As you can see from the video below, Audette's brain-powered robot makes for a pretty fun demo. There are glitches, but generally, it works. When Audette closes his eyes, the robot marches forward. If he focuses on a flashing image, it turns right. And if he eyes another flashing image, it turns left.
As he explains on his blog, Audette uses the OpenBCI's EEG electrodes and custom brain-signal-processing board, all connected to an Arduino Uno, which acts as the interface between the Hexbug robot and his computer. As his computer monitor flashes two giant squares at different frequencies, the computer analyzes his brain wave data to determine whether he's gazing at the left square, the right square, or if he has closed his eyes.
This kind of interface works because it makes him create brain waves that are really easy for the OpenBCI gear to detect. "Ideally, I'd just think the word 'Fire!' and the robot would respond," he says in the post. "Unfortunately, those kinds of brain waves are too hard to detect."
Scientific-grade electroencephalography (EEG) monitors cost thousands of dollars, but, thanks to devices such as the Emotiv, there's been a mini-boom in low cost brain-hacking gear. OpenBCI wants to be the open-source player in this space.
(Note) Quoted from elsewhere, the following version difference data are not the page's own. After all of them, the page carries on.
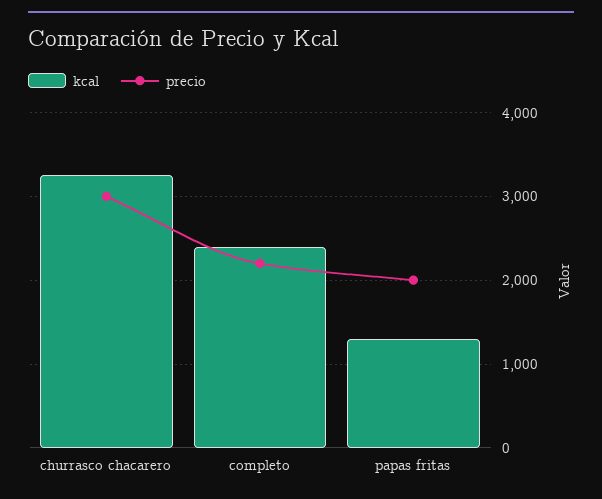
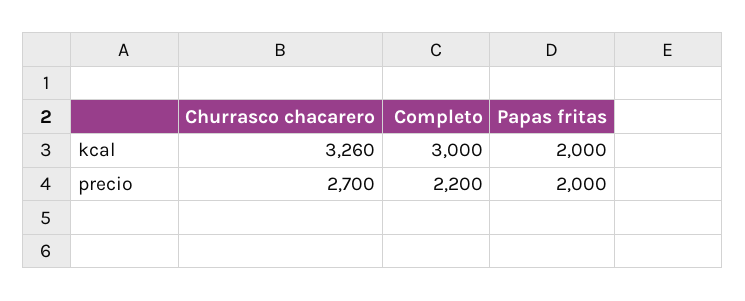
  {
    "kcal": {
      "churrasco chacarero": 3260,
-     "completo": 2400,
+     "completo": 3000,
-     "papas fritas": 1300
+     "papas fritas": 2000
    },
    "precio": {
-     "churrasco chacarero": 3000,
+     "churrasco chacarero": 2700,
      "completo": 2200,
      "papas fritas": 2000
    }
  }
Their kit comes with its own mini-computer and sensors that you jack into a black helmet-like device, called "Spider Claw 3000," that you make on a 3-D printer. "What we really want to do is just provide the hardware to let people being learning," says Conor Russomanno, one of OpenBCI's creators.
OpenBCI will start shipping out the 600 devices that it sold via Kickstarter next month, but the company is also selling gear---priced between $400 and $800 on its web site.